Nicolium is a web client for the Fediverse, built with web technologies such as TypeScript and React. it supports platforms implementing the Mastodon API, such as Mastodon, Pleroma, GoToSocial, and more. it has an explicit goal of supporting features that are not part of the Mastodon API, such as emoji reactions, chats, interaction policies and so. it also has a lot of client-side features, such as a WYSIWYG post editor, draft posts, or a warning that helps you remove tracking parameters from links before posting them. it has a lot of customization options, letting you change the color scheme, the way threads work and so on.

and it displays cat ears on your avatar if you enyable them (on supported backends).

as part of working on Nicolium, i also created a library called pl-api, which is a Mastodon API client which also supports features that are not part of the Mastodon API, such as the aforementioned emoji reactions and chats. it tries to abstract out the differences between Fediverse backends and provide a type-safe way to interact with them. the feature checking system is now part of pl-api, so it can be used by other clients as well. i hope this will be useful for other client developers, because it can be really hard to support multiple platforms manually. also, Mastodon doesn’t help by implementing new API features that are often incompatible with schemas that’ve been used by other platforms for a long time, so it’s nice to have a library that can handle all the differences for you.

future plans?

for the v1.0.0 release, i want to get rid of Tailwind CSS fully and implement the multi-column interface (aka Deck) with full multi-account support. i might possibly implement missing features of some backends, but i don’t want to focus too much on new features for now. just adding new features without properly refactoring the codebase feels a lot like ‘vibe-coding’. it’s easy, feels rewarding, but generates a lot of technical debt and makes the project unmaintainable in the long run (but at least home-made human slop won’t become more expensive as the AI companies switch to a more profitable business model). i want to spend more time improving the code quality.

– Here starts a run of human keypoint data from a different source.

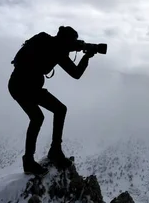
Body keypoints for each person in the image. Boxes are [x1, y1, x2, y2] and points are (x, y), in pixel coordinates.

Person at [8, 26, 96, 175]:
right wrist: (87, 56)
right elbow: (76, 74)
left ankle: (30, 160)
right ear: (67, 41)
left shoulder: (44, 40)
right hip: (27, 86)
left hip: (17, 84)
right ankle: (53, 152)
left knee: (37, 118)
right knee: (58, 110)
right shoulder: (58, 51)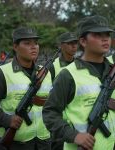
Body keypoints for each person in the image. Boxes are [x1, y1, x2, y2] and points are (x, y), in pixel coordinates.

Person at [42, 15, 115, 150]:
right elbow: (49, 113)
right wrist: (73, 135)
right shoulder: (68, 75)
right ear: (83, 41)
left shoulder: (113, 70)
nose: (105, 38)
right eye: (98, 34)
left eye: (107, 34)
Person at [0, 26, 52, 150]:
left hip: (42, 140)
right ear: (15, 46)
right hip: (15, 143)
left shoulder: (45, 72)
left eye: (36, 43)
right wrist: (7, 120)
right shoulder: (2, 72)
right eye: (27, 43)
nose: (34, 46)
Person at [50, 32, 78, 150]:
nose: (74, 46)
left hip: (76, 121)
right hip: (59, 123)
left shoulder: (80, 65)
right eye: (70, 43)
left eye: (75, 43)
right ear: (61, 46)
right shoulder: (52, 67)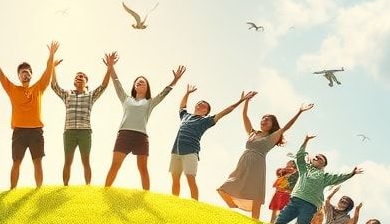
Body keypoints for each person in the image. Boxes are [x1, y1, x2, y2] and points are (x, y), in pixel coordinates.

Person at [217, 94, 314, 219]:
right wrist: (246, 101)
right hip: (243, 161)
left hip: (257, 164)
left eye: (268, 119)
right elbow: (245, 116)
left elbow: (286, 127)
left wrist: (299, 112)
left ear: (272, 124)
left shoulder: (272, 137)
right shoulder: (253, 133)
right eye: (263, 118)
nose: (264, 120)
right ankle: (233, 205)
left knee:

next releases will probably be focused on improving customization options. i also want to make the client feel more like a native app, making it work better with limited network connectivity and so on.

release notes?

i don’t think it makes sense to cover all the changes since the fork. there’s a changelog in the repo, but it might not actually be complete. instead, i recommend just trying it out. i will start doing proper release notes for future releases (and i hope it doesn’t make me defer releases for too long because it would force me to write a changelog).

you can try Nicolium out by visiting web.nicolium.app and find the source code on Codeberg. if you’ve encountered any bugs or want to suggest a feature, you can open an issue on Codeberg. the documentation describes how to deploy Nicolium alongside your own fedi instance and how to start contributing. you can also join Nicolium IRC channel on libera.chat if you want to chat about it.